REQUEST:
Show every line of the data that contains the string "Article".

--------------------------------------------------

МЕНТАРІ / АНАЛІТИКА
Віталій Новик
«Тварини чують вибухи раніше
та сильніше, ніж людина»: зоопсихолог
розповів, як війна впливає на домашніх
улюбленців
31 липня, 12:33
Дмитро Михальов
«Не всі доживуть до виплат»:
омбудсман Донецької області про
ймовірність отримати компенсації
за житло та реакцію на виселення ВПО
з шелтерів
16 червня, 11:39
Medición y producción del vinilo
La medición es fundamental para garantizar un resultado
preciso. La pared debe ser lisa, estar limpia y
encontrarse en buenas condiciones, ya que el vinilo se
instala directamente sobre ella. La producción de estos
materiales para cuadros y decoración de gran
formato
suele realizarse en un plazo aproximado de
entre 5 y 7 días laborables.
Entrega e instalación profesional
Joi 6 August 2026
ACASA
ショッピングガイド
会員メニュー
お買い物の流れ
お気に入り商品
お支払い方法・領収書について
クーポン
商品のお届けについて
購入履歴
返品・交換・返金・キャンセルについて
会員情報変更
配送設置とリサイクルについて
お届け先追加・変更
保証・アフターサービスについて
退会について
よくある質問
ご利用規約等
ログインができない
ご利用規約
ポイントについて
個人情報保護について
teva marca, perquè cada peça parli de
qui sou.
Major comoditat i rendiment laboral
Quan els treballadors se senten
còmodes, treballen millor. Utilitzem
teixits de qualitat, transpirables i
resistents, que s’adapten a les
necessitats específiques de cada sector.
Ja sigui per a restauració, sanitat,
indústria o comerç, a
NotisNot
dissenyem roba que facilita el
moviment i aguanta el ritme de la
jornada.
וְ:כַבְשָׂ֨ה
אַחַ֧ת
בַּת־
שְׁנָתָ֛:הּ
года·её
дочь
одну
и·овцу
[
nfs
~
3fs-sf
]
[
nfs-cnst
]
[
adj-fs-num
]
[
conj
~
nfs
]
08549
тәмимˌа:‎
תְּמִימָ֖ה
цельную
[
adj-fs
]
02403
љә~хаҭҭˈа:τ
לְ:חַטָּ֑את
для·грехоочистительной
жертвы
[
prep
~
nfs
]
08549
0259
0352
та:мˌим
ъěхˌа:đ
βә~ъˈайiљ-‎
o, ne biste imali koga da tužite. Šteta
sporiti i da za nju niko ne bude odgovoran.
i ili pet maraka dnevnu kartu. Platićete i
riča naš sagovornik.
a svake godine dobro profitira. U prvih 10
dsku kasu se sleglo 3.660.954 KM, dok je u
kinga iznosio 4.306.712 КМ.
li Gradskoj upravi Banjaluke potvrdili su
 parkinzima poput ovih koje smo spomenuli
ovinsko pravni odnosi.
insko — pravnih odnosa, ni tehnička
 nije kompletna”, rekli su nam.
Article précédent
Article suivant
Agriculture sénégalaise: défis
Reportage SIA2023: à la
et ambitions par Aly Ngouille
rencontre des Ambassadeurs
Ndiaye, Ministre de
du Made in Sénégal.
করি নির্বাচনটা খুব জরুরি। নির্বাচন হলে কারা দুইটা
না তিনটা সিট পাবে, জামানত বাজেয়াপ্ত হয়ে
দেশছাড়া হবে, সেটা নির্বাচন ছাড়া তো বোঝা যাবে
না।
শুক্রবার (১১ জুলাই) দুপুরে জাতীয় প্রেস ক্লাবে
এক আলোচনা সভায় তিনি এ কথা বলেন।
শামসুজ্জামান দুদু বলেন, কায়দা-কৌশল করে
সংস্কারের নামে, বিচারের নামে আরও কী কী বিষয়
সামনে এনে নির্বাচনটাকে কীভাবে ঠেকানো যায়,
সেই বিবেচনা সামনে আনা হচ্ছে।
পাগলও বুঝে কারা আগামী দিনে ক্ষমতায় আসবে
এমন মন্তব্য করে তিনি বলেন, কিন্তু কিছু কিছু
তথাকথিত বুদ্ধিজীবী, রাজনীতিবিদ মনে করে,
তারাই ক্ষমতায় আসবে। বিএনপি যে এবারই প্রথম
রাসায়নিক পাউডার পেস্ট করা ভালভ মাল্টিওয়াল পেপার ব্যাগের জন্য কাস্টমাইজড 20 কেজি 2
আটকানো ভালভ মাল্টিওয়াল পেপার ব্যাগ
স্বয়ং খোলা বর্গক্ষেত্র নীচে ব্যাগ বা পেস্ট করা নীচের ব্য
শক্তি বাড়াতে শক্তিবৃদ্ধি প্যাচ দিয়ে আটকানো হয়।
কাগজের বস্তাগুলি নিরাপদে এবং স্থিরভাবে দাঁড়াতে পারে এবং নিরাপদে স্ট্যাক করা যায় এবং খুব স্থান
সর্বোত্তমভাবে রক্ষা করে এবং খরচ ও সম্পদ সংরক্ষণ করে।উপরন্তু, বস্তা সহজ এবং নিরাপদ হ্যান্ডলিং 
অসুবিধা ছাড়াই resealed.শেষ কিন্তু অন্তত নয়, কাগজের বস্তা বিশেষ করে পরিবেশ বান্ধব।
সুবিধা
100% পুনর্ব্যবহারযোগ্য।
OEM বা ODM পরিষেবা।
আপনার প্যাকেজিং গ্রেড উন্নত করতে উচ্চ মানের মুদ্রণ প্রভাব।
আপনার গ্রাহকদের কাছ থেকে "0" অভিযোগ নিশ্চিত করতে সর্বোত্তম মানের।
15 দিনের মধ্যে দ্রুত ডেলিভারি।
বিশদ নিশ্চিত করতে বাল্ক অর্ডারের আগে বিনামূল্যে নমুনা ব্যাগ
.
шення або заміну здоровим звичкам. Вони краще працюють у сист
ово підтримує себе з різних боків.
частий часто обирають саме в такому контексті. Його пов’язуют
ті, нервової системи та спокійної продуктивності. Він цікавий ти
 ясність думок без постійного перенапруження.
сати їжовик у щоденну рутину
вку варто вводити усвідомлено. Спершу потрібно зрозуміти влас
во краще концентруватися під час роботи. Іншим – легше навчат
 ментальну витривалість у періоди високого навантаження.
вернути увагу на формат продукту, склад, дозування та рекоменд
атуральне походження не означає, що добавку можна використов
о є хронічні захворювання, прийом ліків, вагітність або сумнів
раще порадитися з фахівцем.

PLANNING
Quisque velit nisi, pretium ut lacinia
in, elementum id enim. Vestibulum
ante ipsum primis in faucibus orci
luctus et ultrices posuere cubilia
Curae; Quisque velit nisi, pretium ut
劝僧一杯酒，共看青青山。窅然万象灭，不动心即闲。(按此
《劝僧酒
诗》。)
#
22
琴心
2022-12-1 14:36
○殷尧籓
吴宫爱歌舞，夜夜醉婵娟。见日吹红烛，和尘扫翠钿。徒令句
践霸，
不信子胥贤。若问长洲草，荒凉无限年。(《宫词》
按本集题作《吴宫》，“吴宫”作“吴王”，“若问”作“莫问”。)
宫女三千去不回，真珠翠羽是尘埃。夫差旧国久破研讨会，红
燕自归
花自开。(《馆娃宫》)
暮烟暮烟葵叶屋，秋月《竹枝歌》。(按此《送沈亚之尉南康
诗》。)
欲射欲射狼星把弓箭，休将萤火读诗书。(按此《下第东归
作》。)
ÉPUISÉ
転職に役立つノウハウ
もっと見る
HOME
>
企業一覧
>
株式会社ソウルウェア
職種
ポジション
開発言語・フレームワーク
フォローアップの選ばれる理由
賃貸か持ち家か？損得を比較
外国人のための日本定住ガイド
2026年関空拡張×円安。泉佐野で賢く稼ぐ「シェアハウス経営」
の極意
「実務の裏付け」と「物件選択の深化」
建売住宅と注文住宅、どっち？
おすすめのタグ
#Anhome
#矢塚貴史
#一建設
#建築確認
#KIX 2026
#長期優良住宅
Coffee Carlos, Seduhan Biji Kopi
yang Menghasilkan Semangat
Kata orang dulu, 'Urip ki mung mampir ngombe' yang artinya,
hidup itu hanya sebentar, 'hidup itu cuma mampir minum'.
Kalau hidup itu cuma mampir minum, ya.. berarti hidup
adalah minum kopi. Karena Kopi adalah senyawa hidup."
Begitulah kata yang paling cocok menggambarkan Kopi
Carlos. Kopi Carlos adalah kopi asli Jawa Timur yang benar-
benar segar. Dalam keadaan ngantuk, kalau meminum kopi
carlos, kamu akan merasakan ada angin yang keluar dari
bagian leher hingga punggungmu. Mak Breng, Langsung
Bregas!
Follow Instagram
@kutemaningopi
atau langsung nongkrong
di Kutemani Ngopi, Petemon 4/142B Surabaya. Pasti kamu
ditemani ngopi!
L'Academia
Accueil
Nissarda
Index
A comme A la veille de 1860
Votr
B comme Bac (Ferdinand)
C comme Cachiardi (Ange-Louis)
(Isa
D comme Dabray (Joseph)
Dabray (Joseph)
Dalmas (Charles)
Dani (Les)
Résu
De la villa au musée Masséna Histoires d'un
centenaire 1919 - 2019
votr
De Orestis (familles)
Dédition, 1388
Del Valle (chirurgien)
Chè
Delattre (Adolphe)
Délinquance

--------------------------------------------------

YOUR SOLUTION:
Article précédent
Article suivant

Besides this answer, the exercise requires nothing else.